The following is a recap of the HOBI blog during the week 1/22-1/26.
In an open letter, two major Apple investors, JANA Partners, LLC and the California State Teachers’ Retirement System, urged the company to strengthen and broaden parental control features. The investors believe Apple has a social responsibility to protect children from the potential dangers that the company’s products provide access to. Backed by author and professor of Psychology, Jean Twenge, the letter discusses the prevalent need to address the research that suggests a relationship between the rise of depression and suicidal tendencies in young adults with the rise of both the smartphone and social media platforms. Currently, Apple does have parental controls in place but has responded to the letter by stating the company will look into creating more “robust” parental control features in the near future.
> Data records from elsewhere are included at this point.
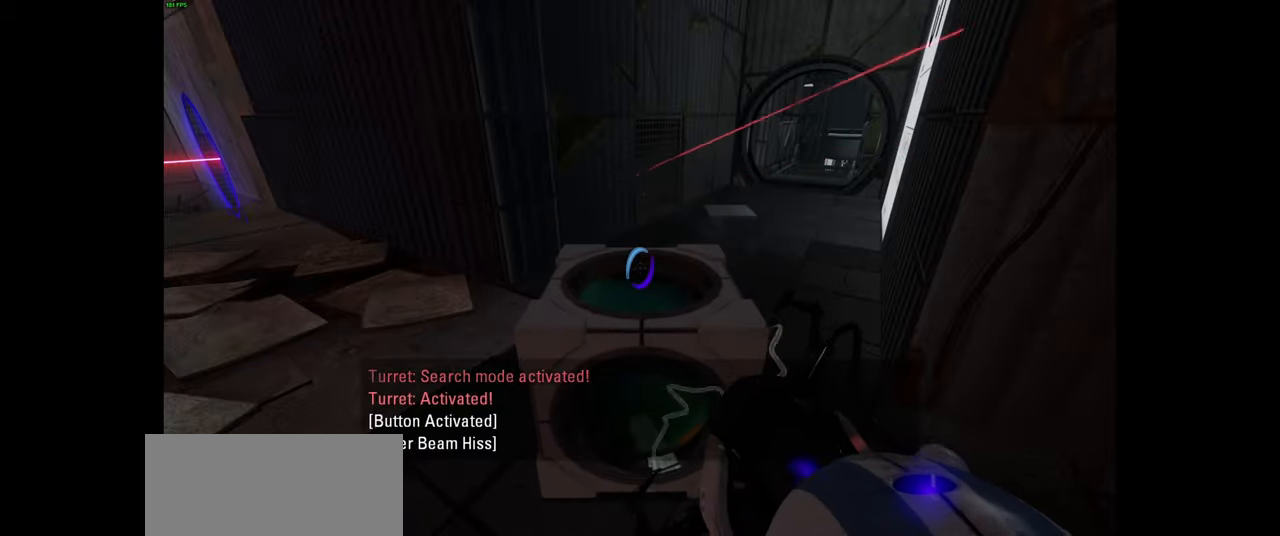
{"keys": ["e"], "mouse": [], "events": [[133, "d", "down"], [216, "d", "up"], [466, "e", "down"]]}
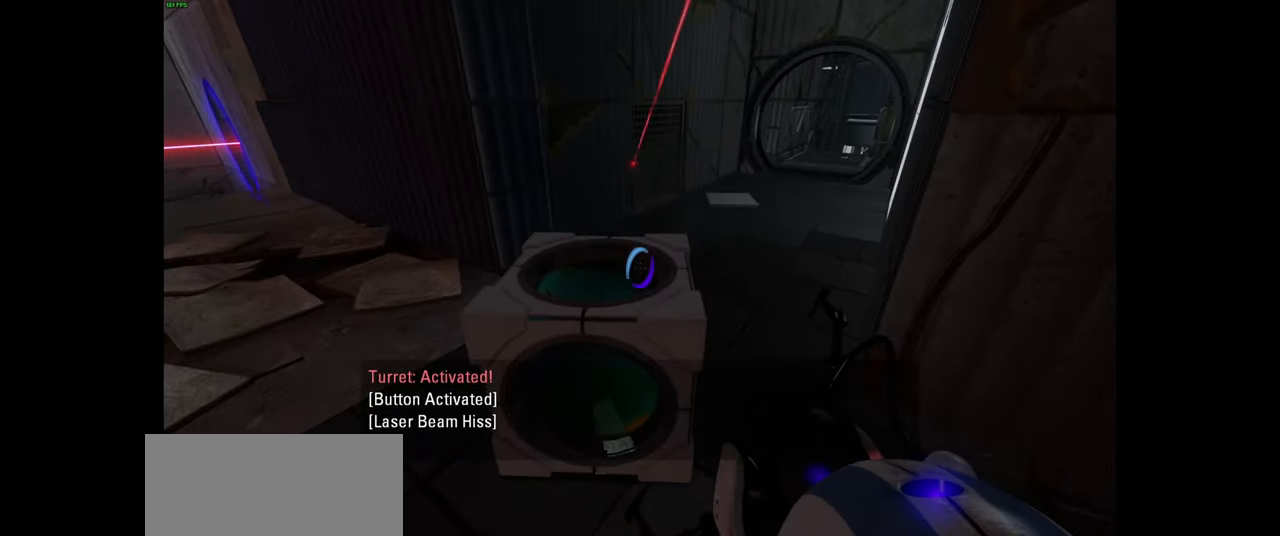
{"keys": [], "mouse": [], "events": [[66, "e", "up"], [366, "e", "down"], [433, "e", "up"]]}
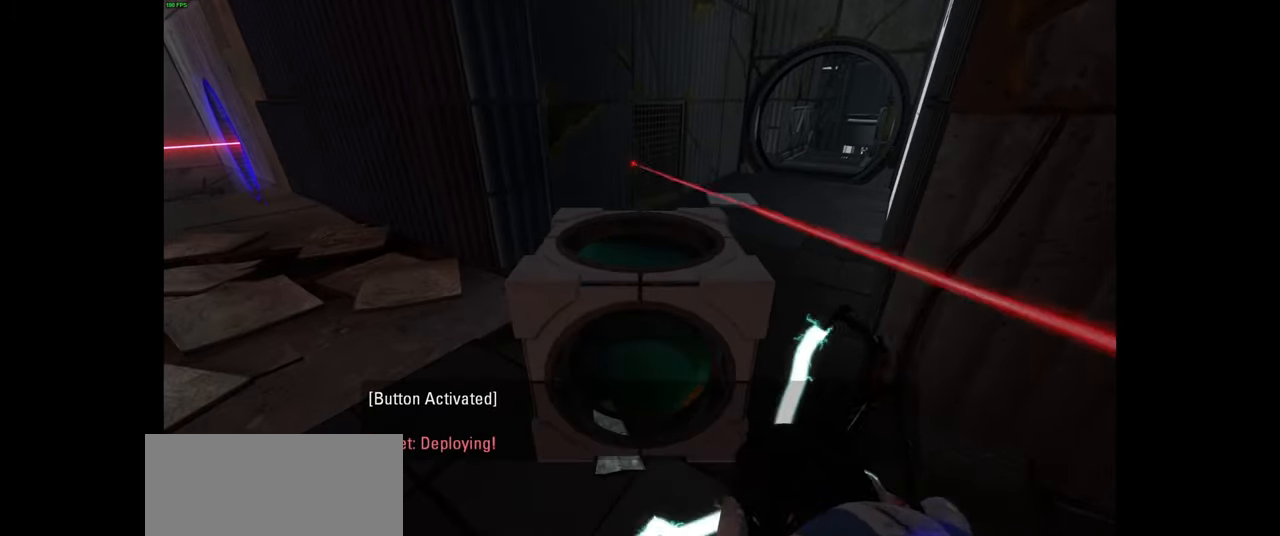
{"keys": [], "mouse": [], "events": [[66, "d", "down"], [100, "s", "down"], [133, "d", "up"], [166, "s", "up"]]}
Just a few short weeks ago, 2018 CES showed up amazing innovations in technology that we can look forward to in the future. Just as well, the show also showed us some unique technology related products that we can buy on the market right now. Using the CES show room, computer technology giant, Dell announced their partnership with actress and activist Nikki Reed’s Bayou With Love, an eco-friendly retail store that promotes the recycling and the reuse and repurposing of materials. Together, the two have created ‘The Circular Collection,’ which is a gold jewelry line that uses precious metals extracted from recycled Dell motherboards.
In recent years, we’ve seen the Internet of Things (IoT) soaring to new heights. From wearable technology to home speakers, there is a push to stay connected in all aspects – even in whole cities. Smart cities provide core infrastructure and give a decent quality of life to its citizens, while promoting a clean and sustainable environment and the application of ‘smart’ solutions. A report published by ABI Research, a market-foresight advisory firm providing strategic guidance on transformative technologies, IoT technology revenues across 12 key smart city technologies and verticals will grow from nearly $25 billion in 2017 to $62 billion in 2026, which is an average rate of 11 percent.
Dead electronics make up the world’s fastest-growing source of waste. In fact, the United States produces more e-waste than any other country in the world. But do you know where this waste goes once it leaves your hands? In short, the e-waste typically gets exported to less developed countries, where the devices die a slow death in a tech graveyard. However, what we once considered waste quickly becomes a source of opportunity in these countries. Locals can make a small profit from extracting precious metals and materials from discarded e-waste, despite the less than ideal and hazardous conditions. Exploring the digital wastelands, German author and photographer Kai Loffelbein gives us a look inside these e-waste graveyards.